:: What you will do ::
Count the lines in the records below that contain the string "copertura". Reply with the number alone.

:: Given data ::
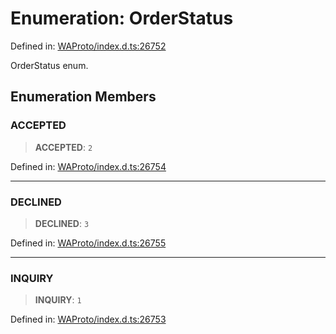 # Enumeration: OrderStatus

Defined in: [WAProto/index.d.ts:26752](https://github.com/Fokusdotid/Baileys/blob/8399cb6fd4e55090cdf57b06ffaae3e8a88880fe/WAProto/index.d.ts#L26752)

OrderStatus enum.

## Enumeration Members

### ACCEPTED

> **ACCEPTED**: `2`

Defined in: [WAProto/index.d.ts:26754](https://github.com/Fokusdotid/Baileys/blob/8399cb6fd4e55090cdf57b06ffaae3e8a88880fe/WAProto/index.d.ts#L26754)

***

### DECLINED

> **DECLINED**: `3`

Defined in: [WAProto/index.d.ts:26755](https://github.com/Fokusdotid/Baileys/blob/8399cb6fd4e55090cdf57b06ffaae3e8a88880fe/WAProto/index.d.ts#L26755)

***

### INQUIRY

> **INQUIRY**: `1`

Defined in: [WAProto/index.d.ts:26753](https://github.com/Fokusdotid/Baileys/blob/8399cb6fd4e55090cdf57b06ffaae3e8a88880fe/WAProto/index.d.ts#L26753)
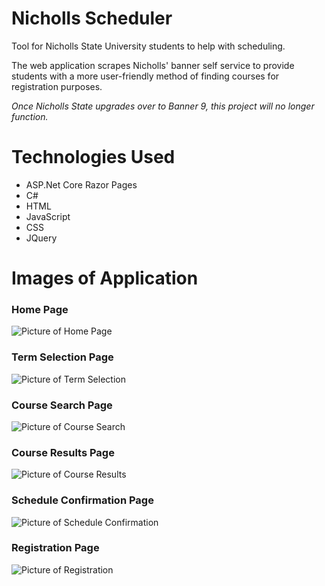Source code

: # Nicholls Scheduler
Tool for Nicholls State University students to help with scheduling.

The web application scrapes Nicholls' banner self service to provide students with a more user-friendly method of finding courses for registration purposes.

*Once Nicholls State upgrades over to Banner 9, this project will no longer function.*
# Technologies Used
- ASP.Net Core Razor Pages
- C#
- HTML
- JavaScript
- CSS
- JQuery

# Images of Application
### Home Page
![Picture of Home Page](https://i.imgur.com/HMIicEY.jpg "Home Page")
### Term Selection Page
![Picture of Term Selection](https://i.imgur.com/VBypa2d.jpg "Term Selection")
### Course Search Page
![Picture of Course Search](https://i.imgur.com/Fl3olsw.jpg "Course Search")
### Course Results Page
![Picture of Course Results](https://i.imgur.com/GKzoOl7.jpg "Course Results")
### Schedule Confirmation Page
![Picture of Schedule Confirmation](https://i.imgur.com/bDL4yaT.jpg "Schedule Confirmation")
### Registration Page
![Picture of Registration](https://i.imgur.com/AMgfbry.jpg "Course Registration Numbers")
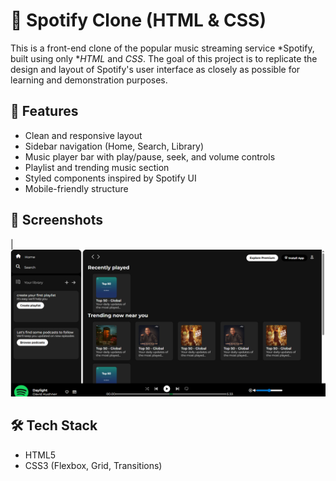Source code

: # 🎵 Spotify Clone (HTML & CSS)

This is a front-end clone of the popular music streaming service *Spotify, built using only **HTML* and *CSS*. The goal of this project is to replicate the design and layout of Spotify's user interface as closely as possible for learning and demonstration purposes.

## 🚀 Features

- Clean and responsive layout
- Sidebar navigation (Home, Search, Library)
- Music player bar with play/pause, seek, and volume controls
- Playlist and trending music section
- Styled components inspired by Spotify UI
- Mobile-friendly structure

## 📸 Screenshots

| ![Home](https://github.com/Sudeshj9797/Spotify-clone/blob/main/snapshoot%20of%20spotify%20clone.png) 

## 🛠 Tech Stack

- HTML5
- CSS3 (Flexbox, Grid, Transitions)
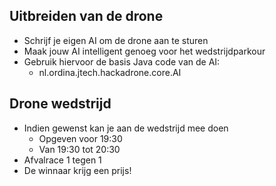 ## Uitbreiden van de drone

- Schrijf je eigen AI om de drone aan te sturen
- Maak jouw AI intelligent genoeg voor het wedstrijdparkour
- Gebruik hiervoor de basis Java code van de AI:
  - nl.ordina.jtech.hackadrone.core.AI


## Drone wedstrijd

- Indien gewenst kan je aan de wedstrijd mee doen
  - Opgeven voor 19:30
  - Van 19:30 tot 20:30
- Afvalrace 1 tegen 1
- De winnaar krijg een prijs!
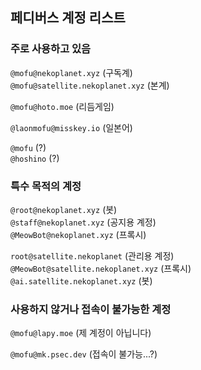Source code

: ## 페디버스 계정 리스트

### 주로 사용하고 있음

`@mofu@nekoplanet.xyz` (구독계)  
`@mofu@satellite.nekoplanet.xyz` (본계)  

`@mofu@hoto.moe` (리듬게임)  

`@laonmofu@misskey.io` (일본어)  

`@mofu` (?)  
`@hoshino` (?)  

### 특수 목적의 계정

`@root@nekoplanet.xyz` (봇)  
`@staff@nekoplanet.xyz` (공지용 계정)  
`@MeowBot@nekoplanet.xyz` (프록시)  

`root@satellite.nekoplanet` (관리용 계정)  
`@MeowBot@satellite.nekoplanet.xyz` (프록시)  
`@ai.satellite.nekoplanet.xyz` (봇)  
  
### 사용하지 않거나 접속이 불가능한 계정

`@mofu@lapy.moe` (제 계정이 아닙니다)  

`@mofu@mk.psec.dev` (접속이 불가능...?)  
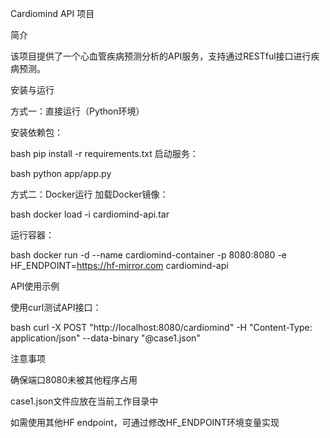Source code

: Cardiomind API 项目

简介

该项目提供了一个心血管疾病预测分析的API服务，支持通过RESTful接口进行疾病预测。

安装与运行

方式一：直接运行（Python环境）

安装依赖包：

bash
pip install -r requirements.txt
启动服务：

bash
python app/app.py

方式二：Docker运行
加载Docker镜像：

bash
docker load -i cardiomind-api.tar

运行容器：

bash
docker run -d --name cardiomind-container -p 8080:8080 -e HF_ENDPOINT=https://hf-mirror.com cardiomind-api

API使用示例

使用curl测试API接口：

bash
curl -X POST "http://localhost:8080/cardiomind" -H "Content-Type: application/json" --data-binary "@case1.json"

注意事项

确保端口8080未被其他程序占用

case1.json文件应放在当前工作目录中

如需使用其他HF endpoint，可通过修改HF_ENDPOINT环境变量实现
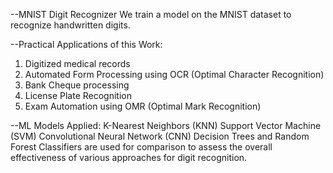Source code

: --MNIST Digit Recognizer
We train a model on the MNIST dataset to recognize handwritten digits.

--Practical Applications of this Work:
1. Digitized medical records 
2. Automated Form Processing using OCR (Optimal Character Recognition) 
3. Bank Cheque processing
4. License Plate Recognition
5. Exam Automation using OMR (Optimal Mark Recognition)

--ML Models Applied:
K-Nearest Neighbors (KNN)
Support Vector Machine (SVM)
Convolutional Neural Network (CNN)
Decision Trees and Random Forest Classifiers are used for comparison to assess the overall effectiveness of various approaches for digit recognition.
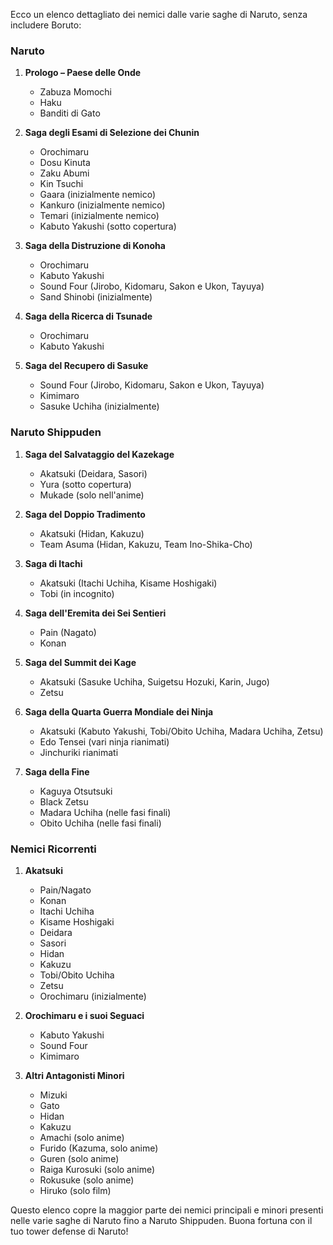 Ecco un elenco dettagliato dei nemici dalle varie saghe di Naruto, senza includere Boruto:

### Naruto
1. **Prologo – Paese delle Onde**
   - Zabuza Momochi
   - Haku
   - Banditi di Gato

2. **Saga degli Esami di Selezione dei Chunin**
   - Orochimaru
   - Dosu Kinuta
   - Zaku Abumi
   - Kin Tsuchi
   - Gaara (inizialmente nemico)
   - Kankuro (inizialmente nemico)
   - Temari (inizialmente nemico)
   - Kabuto Yakushi (sotto copertura)

3. **Saga della Distruzione di Konoha**
   - Orochimaru
   - Kabuto Yakushi
   - Sound Four (Jirobo, Kidomaru, Sakon e Ukon, Tayuya)
   - Sand Shinobi (inizialmente)

4. **Saga della Ricerca di Tsunade**
   - Orochimaru
   - Kabuto Yakushi

5. **Saga del Recupero di Sasuke**
   - Sound Four (Jirobo, Kidomaru, Sakon e Ukon, Tayuya)
   - Kimimaro
   - Sasuke Uchiha (inizialmente)

### Naruto Shippuden
1. **Saga del Salvataggio del Kazekage**
   - Akatsuki (Deidara, Sasori)
   - Yura (sotto copertura)
   - Mukade (solo nell'anime)

2. **Saga del Doppio Tradimento**
   - Akatsuki (Hidan, Kakuzu)
   - Team Asuma (Hidan, Kakuzu, Team Ino-Shika-Cho)

3. **Saga di Itachi**
   - Akatsuki (Itachi Uchiha, Kisame Hoshigaki)
   - Tobi (in incognito)

4. **Saga dell'Eremita dei Sei Sentieri**
   - Pain (Nagato)
   - Konan

5. **Saga del Summit dei Kage**
   - Akatsuki (Sasuke Uchiha, Suigetsu Hozuki, Karin, Jugo)
   - Zetsu

6. **Saga della Quarta Guerra Mondiale dei Ninja**
   - Akatsuki (Kabuto Yakushi, Tobi/Obito Uchiha, Madara Uchiha, Zetsu)
   - Edo Tensei (vari ninja rianimati)
   - Jinchuriki rianimati

7. **Saga della Fine**
   - Kaguya Otsutsuki
   - Black Zetsu
   - Madara Uchiha (nelle fasi finali)
   - Obito Uchiha (nelle fasi finali)

### Nemici Ricorrenti
1. **Akatsuki**
   - Pain/Nagato
   - Konan
   - Itachi Uchiha
   - Kisame Hoshigaki
   - Deidara
   - Sasori
   - Hidan
   - Kakuzu
   - Tobi/Obito Uchiha
   - Zetsu
   - Orochimaru (inizialmente)

2. **Orochimaru e i suoi Seguaci**
   - Kabuto Yakushi
   - Sound Four
   - Kimimaro

3. **Altri Antagonisti Minori**
   - Mizuki
   - Gato
   - Hidan
   - Kakuzu
   - Amachi (solo anime)
   - Furido (Kazuma, solo anime)
   - Guren (solo anime)
   - Raiga Kurosuki (solo anime)
   - Rokusuke (solo anime)
   - Hiruko (solo film)

Questo elenco copre la maggior parte dei nemici principali e minori presenti nelle varie saghe di Naruto fino a Naruto Shippuden. Buona fortuna con il tuo tower defense di Naruto!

:: Response area ::
2